I think if it doesn't affect the inference or the quality of the model, it shall be released, if you are looking for an opinion

yl4579 commented 1 year ago

It's less efficient in terms of RAM (also the speed because you have to reduce the batch size now), and you can't do mixed precision easily this way either, but it's indeed just a matter of engineering so it can be dealt with by engineering people more fluent in programming than me. So, I'm thinking of releasing the DP version first if I can't fix the code by the end of the month and see if anyone else is interested in fixing the DDP version.

ghost commented 1 year ago

Can you share the code of ddp training?
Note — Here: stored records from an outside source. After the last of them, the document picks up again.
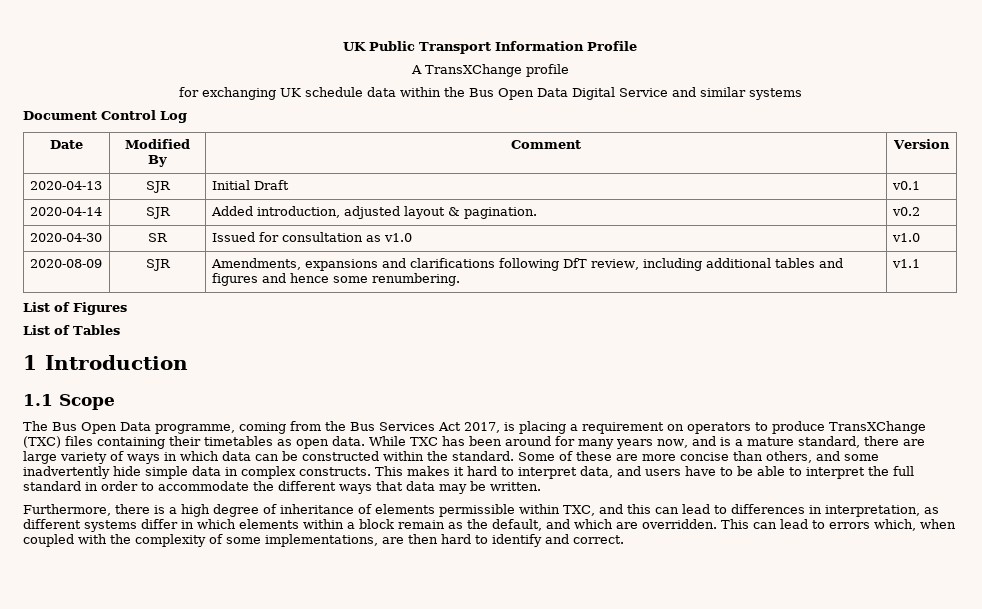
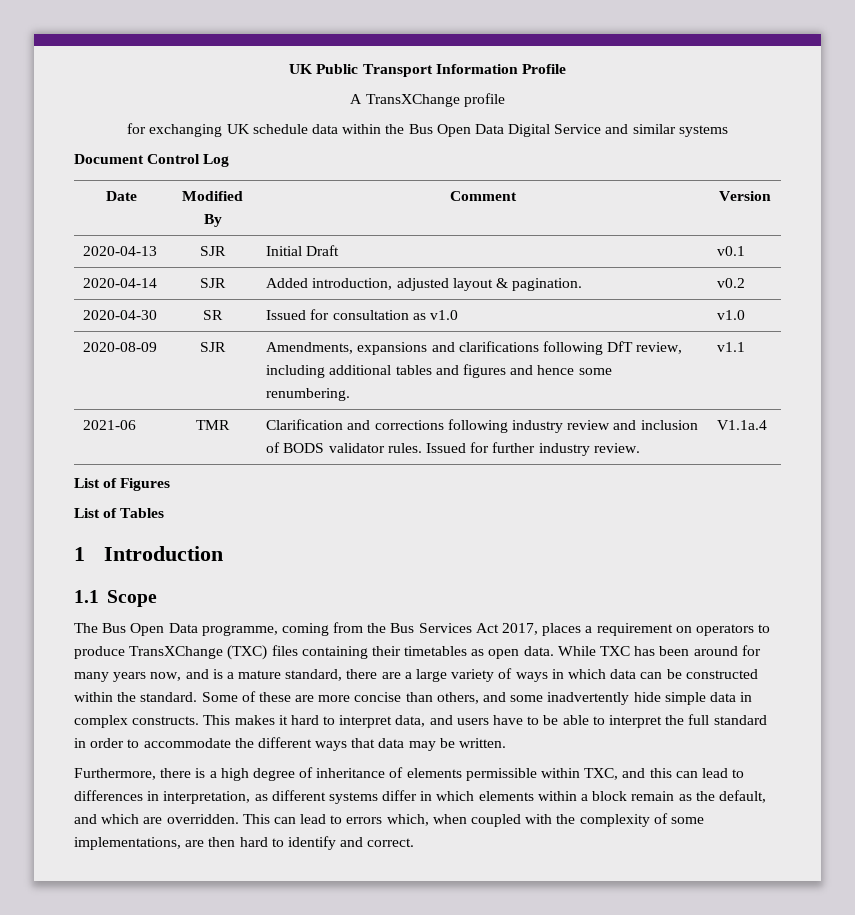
(920, 263) none -> [83,420,137,430] [196,420,230,430] [266,419,698,433] [266,442,640,456] [717,420,768,430] // 2021-06 | TMR | Clarification and corrections following industry review and inclusion of BODS validator rules. Issued for further industry review. | V1.1a.4
[504,421,566,434] is placing -> [542,623,582,636] places
(925, 442) none -> [404,672,412,679] a

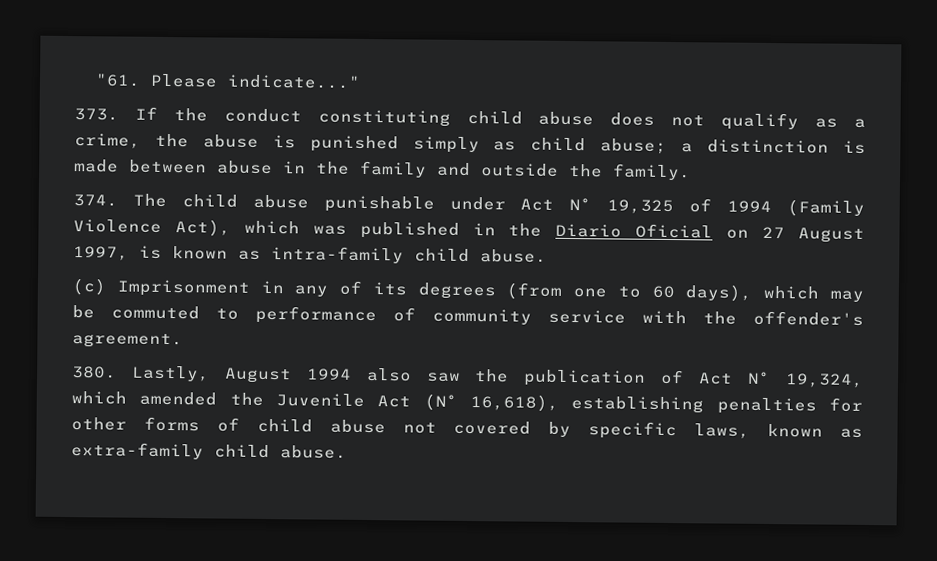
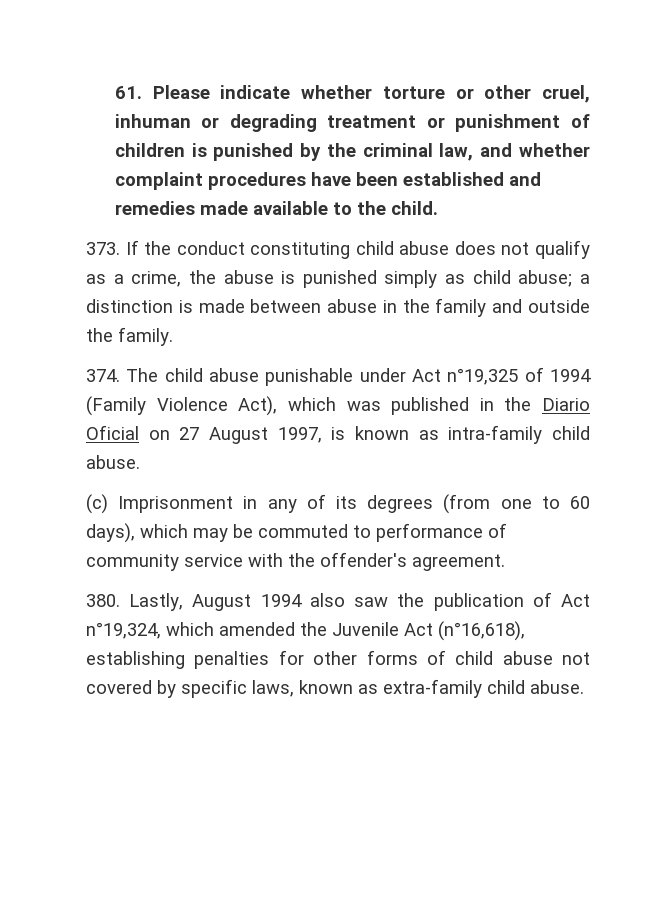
[94,73,361,89] "61. Please indicate..." -> [114,85,590,103] [114,114,590,132] [114,143,590,161] [114,172,541,190] [114,201,438,215] 61. Please indicate whether torture or other cruel, inhuman or degrading treatment or punishment of children is punished by the criminal law, and whether complaint procedures have been established and remedies made available to the child.
[569,198,675,215] N° 19,325 -> [447,368,519,385] n°19,325
[747,371,864,388] N° 19,324, -> [86,622,161,639] n°19,324,
[423,393,559,412] (N° 16,618), -> [438,621,525,641] (n°16,618),

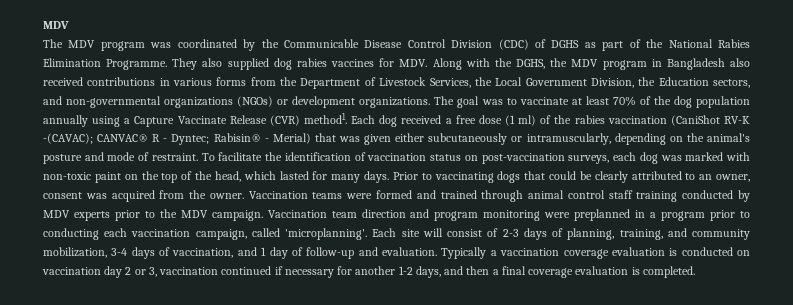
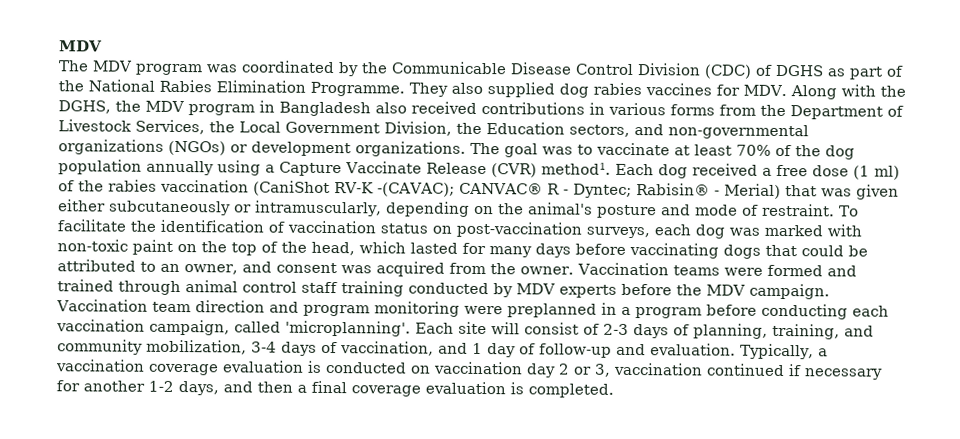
[363,171,432,183] days. Prior to -> [535,243,626,258] days before
[594,171,628,183] clearly -> (868, 251) none
(750, 178) none -> [241,261,272,273] and
[114,210,155,221] prior to -> [621,283,672,296] before
[710,210,750,221] prior to -> [705,304,757,316] before
[441,247,487,259] Typically -> [740,343,814,360] Typically,

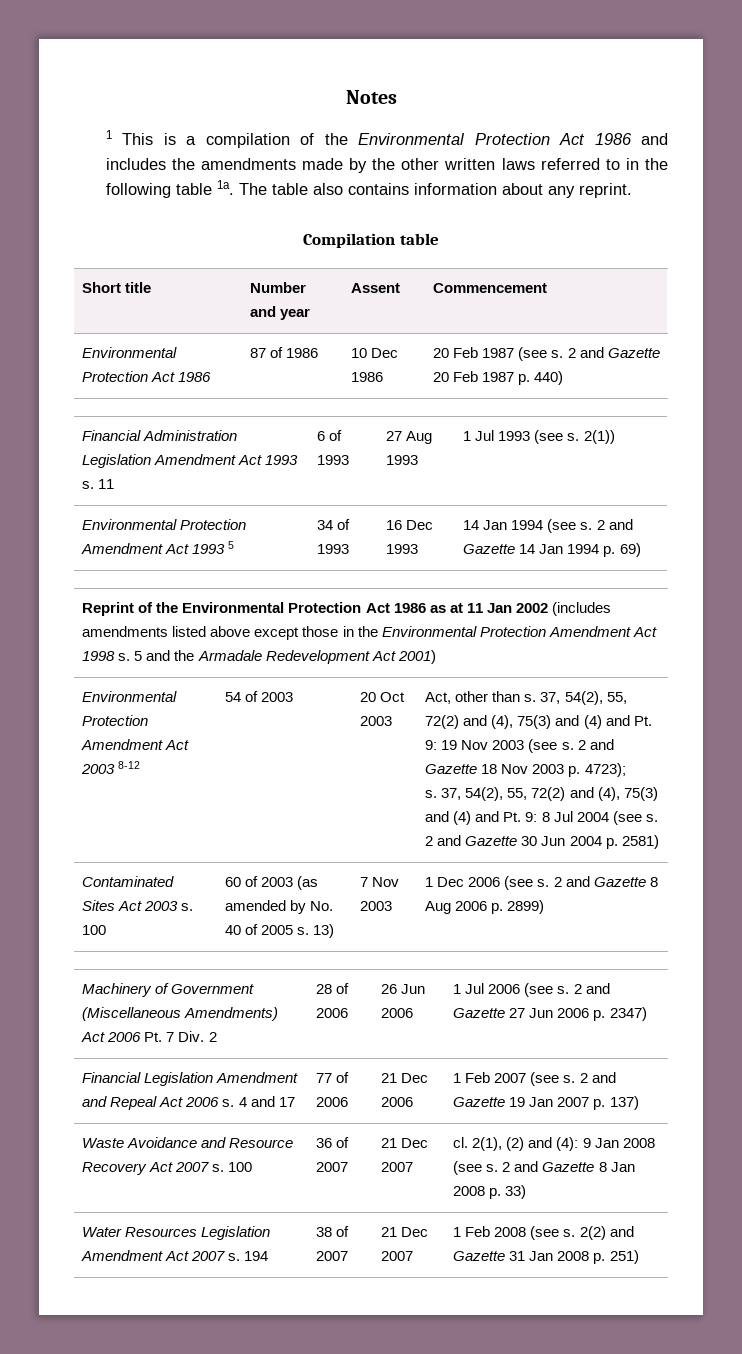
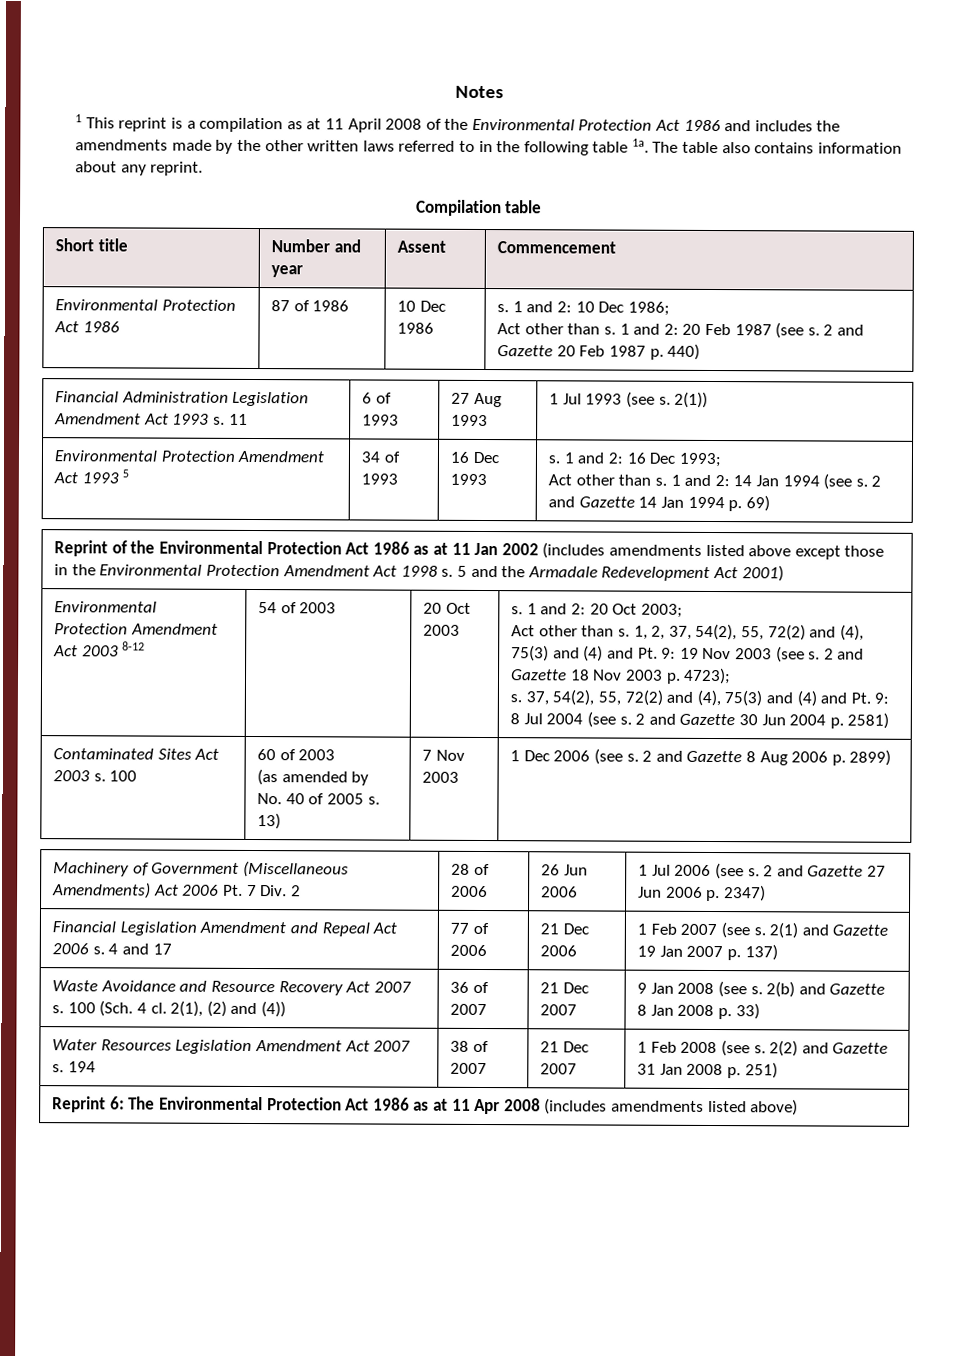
(154, 139) none -> [118,117,168,132] reprint
(290, 140) none -> [286,118,423,133] as at 11 April 2008
(384, 377) none -> [497,301,670,316] [497,323,679,335] s. 1 and 2: 10 Dec 1986; // Act other than s. 1 and 2:
(419, 549) none -> [548,452,721,468] [548,474,730,487] s. 1 and 2: 16 Dec 1993; // Act other than s. 1 and 2:
[425,691,537,704] Act, other than s. -> [511,603,683,618] [511,625,666,640] s. 1 and 2: 20 Oct 2003; // Act other than s. 1, 2,
(294, 882) none -> (336, 755) //
[579,1073,588,1083] 2 -> [769,922,799,939] 2(1)
(253, 1167) none -> [99,1000,287,1018] (Sch. 4 cl. 2(1), (2) and (4))
[453,1137,579,1151] cl. 2(1), (2) and (4): -> (578, 1010) none
[502,1162,511,1172] 2 -> [766,981,796,998] 2(b)
(639, 1257) none -> [52,1096,799,1116] // Reprint 6: The Environmental Protection Act 1986 as at 11 Apr 2008 (includes amendments listed above)

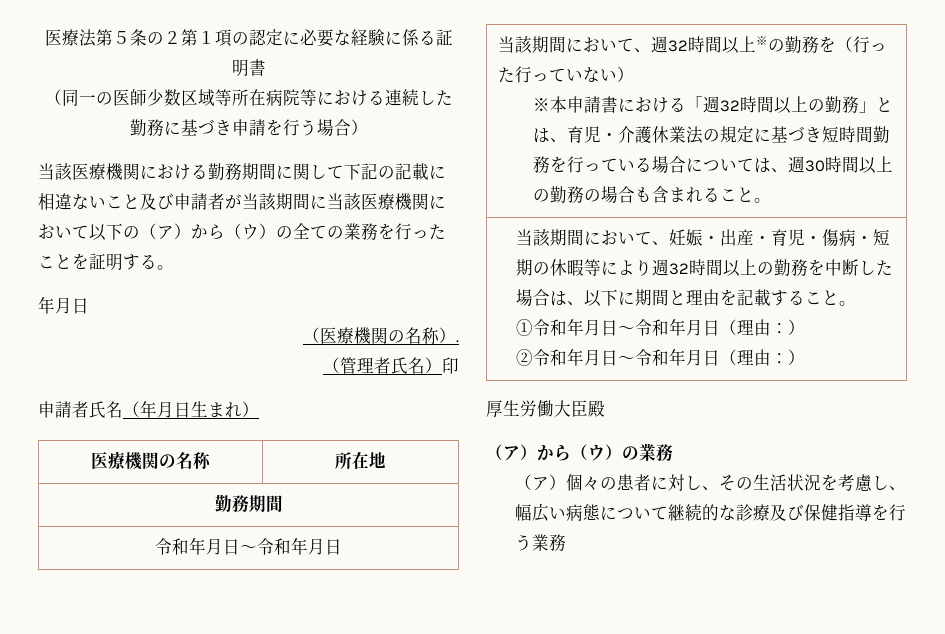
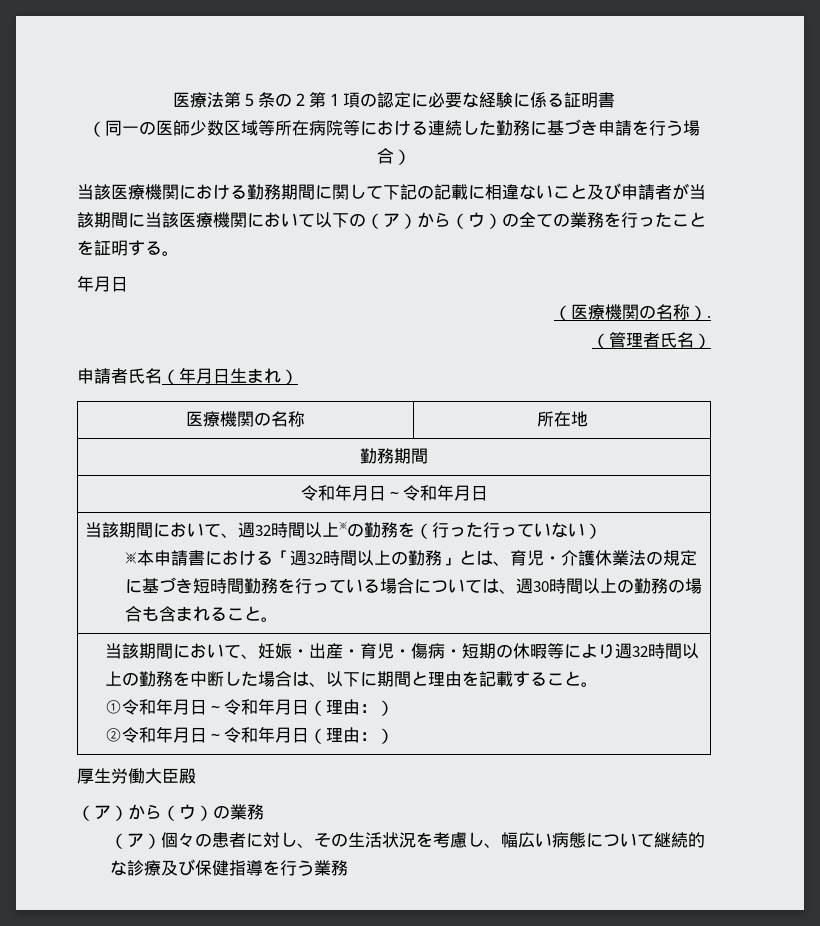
[442,357,459,374] 印 -> (711, 341) none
I'm training with DDP with but super slow

yl4579 commented 1 year ago

@primepake I will make a new repo with the broken DDP code if I can't fix it by the end of this month so that other people can work on it later.

Pydataman commented 1 year ago

expect

yl4579 commented 1 year ago

Unfortunately whenever I turn DP into DDP the F0 loss is consistently higher, which is very weird. I probably have to release the DP code first and see if any expert in DDP can fix the code later.

teopapad92 commented 1 year ago

Thanks for the effort guys

danielmsu commented 1 year ago

Hi @yl4579, thank you for your work! I would like to reproduce the results from the paper and can also try to help with DDP issue. May I ask you to add me to the cleaning repo please?

yl4579 commented 1 year ago

@danielmsu The code with DP is almost done and I’ll probably push it in a couple of days. I will make another public repo with not working DDP code for those with expertise to give a hand.

yl4579 commented 1 year ago

@danielmsu Actually, the broken DDP code doesn't need a separate repo. I just opened a new issue #7 for this problem and copypasted the code there. The code can be tested under this repo directly.